- _TASK PROMPT_:
Read the lines below, and copy any that contain the string "Right".

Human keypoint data
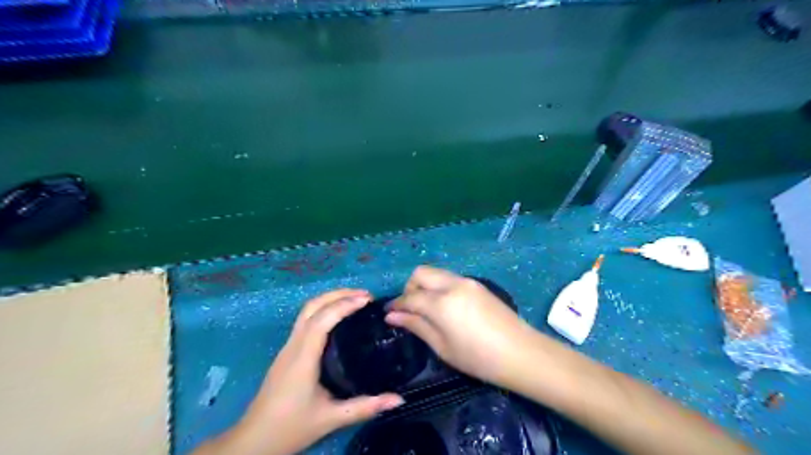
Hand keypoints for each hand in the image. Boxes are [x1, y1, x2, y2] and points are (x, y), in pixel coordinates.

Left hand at [214, 290, 404, 453]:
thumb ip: (365, 407)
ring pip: (306, 311)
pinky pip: (305, 320)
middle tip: (365, 295)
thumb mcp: (331, 419)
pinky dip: (324, 310)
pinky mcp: (287, 352)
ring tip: (355, 300)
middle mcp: (293, 346)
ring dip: (330, 299)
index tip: (367, 300)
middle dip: (338, 294)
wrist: (253, 441)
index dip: (345, 304)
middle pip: (312, 306)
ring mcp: (287, 347)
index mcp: (303, 358)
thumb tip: (398, 399)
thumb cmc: (290, 428)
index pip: (322, 320)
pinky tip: (338, 318)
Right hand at [385, 267, 537, 389]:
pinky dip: (439, 287)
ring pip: (436, 273)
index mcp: (441, 303)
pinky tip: (445, 307)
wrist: (521, 353)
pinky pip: (449, 278)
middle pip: (421, 273)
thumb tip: (392, 316)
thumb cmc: (478, 358)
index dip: (396, 304)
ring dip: (425, 285)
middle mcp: (452, 284)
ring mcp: (467, 281)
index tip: (389, 313)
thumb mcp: (442, 347)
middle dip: (409, 288)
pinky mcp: (477, 284)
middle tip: (410, 309)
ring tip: (427, 309)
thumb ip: (416, 326)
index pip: (410, 297)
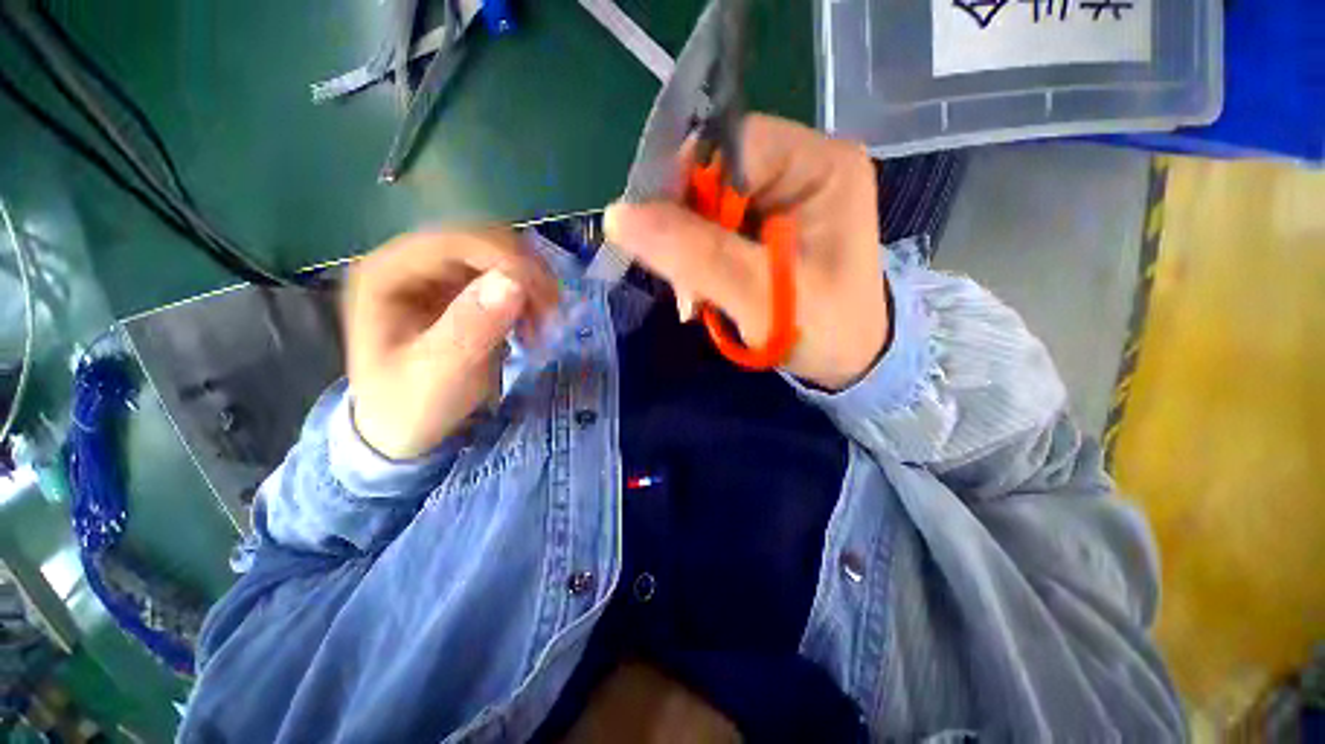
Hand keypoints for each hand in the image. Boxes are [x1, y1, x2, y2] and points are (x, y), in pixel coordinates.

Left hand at [342, 229, 557, 459]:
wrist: (403, 427)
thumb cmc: (409, 406)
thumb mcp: (438, 376)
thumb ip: (470, 330)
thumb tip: (514, 282)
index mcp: (388, 274)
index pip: (454, 242)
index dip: (505, 260)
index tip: (544, 297)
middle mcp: (413, 262)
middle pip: (481, 241)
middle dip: (524, 272)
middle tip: (551, 313)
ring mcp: (439, 274)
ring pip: (500, 256)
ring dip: (532, 284)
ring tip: (544, 323)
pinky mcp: (462, 290)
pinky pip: (506, 277)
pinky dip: (529, 295)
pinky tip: (533, 323)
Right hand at [605, 115, 886, 390]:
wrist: (847, 362)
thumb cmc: (823, 330)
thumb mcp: (760, 296)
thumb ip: (697, 255)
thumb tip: (618, 216)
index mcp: (819, 165)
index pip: (730, 144)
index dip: (684, 184)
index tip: (658, 239)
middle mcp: (801, 168)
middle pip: (714, 177)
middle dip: (686, 234)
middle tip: (685, 289)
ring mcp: (781, 199)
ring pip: (706, 209)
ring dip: (689, 256)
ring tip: (694, 302)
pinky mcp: (764, 228)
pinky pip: (713, 233)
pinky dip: (698, 265)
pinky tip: (702, 296)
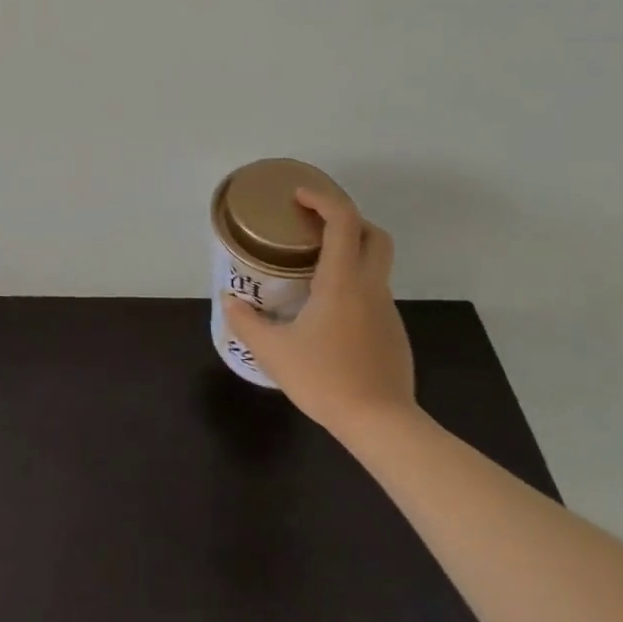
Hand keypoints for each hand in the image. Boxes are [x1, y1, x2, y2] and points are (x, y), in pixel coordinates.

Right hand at [223, 188, 415, 436]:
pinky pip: (374, 294)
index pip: (344, 221)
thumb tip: (229, 300)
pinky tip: (329, 314)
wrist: (382, 425)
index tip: (298, 196)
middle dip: (347, 220)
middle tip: (314, 227)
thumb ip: (246, 322)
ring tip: (313, 271)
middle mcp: (370, 287)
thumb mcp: (273, 352)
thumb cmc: (326, 380)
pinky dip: (353, 286)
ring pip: (376, 265)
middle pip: (374, 234)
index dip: (323, 199)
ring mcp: (387, 310)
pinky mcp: (393, 333)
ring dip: (350, 254)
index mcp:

- _TASK SOLUTION_:
Right hand at [385, 267, 537, 389]:
Right hand at [605, 115, 886, 390]:
Right hand at [223, 188, 415, 436]:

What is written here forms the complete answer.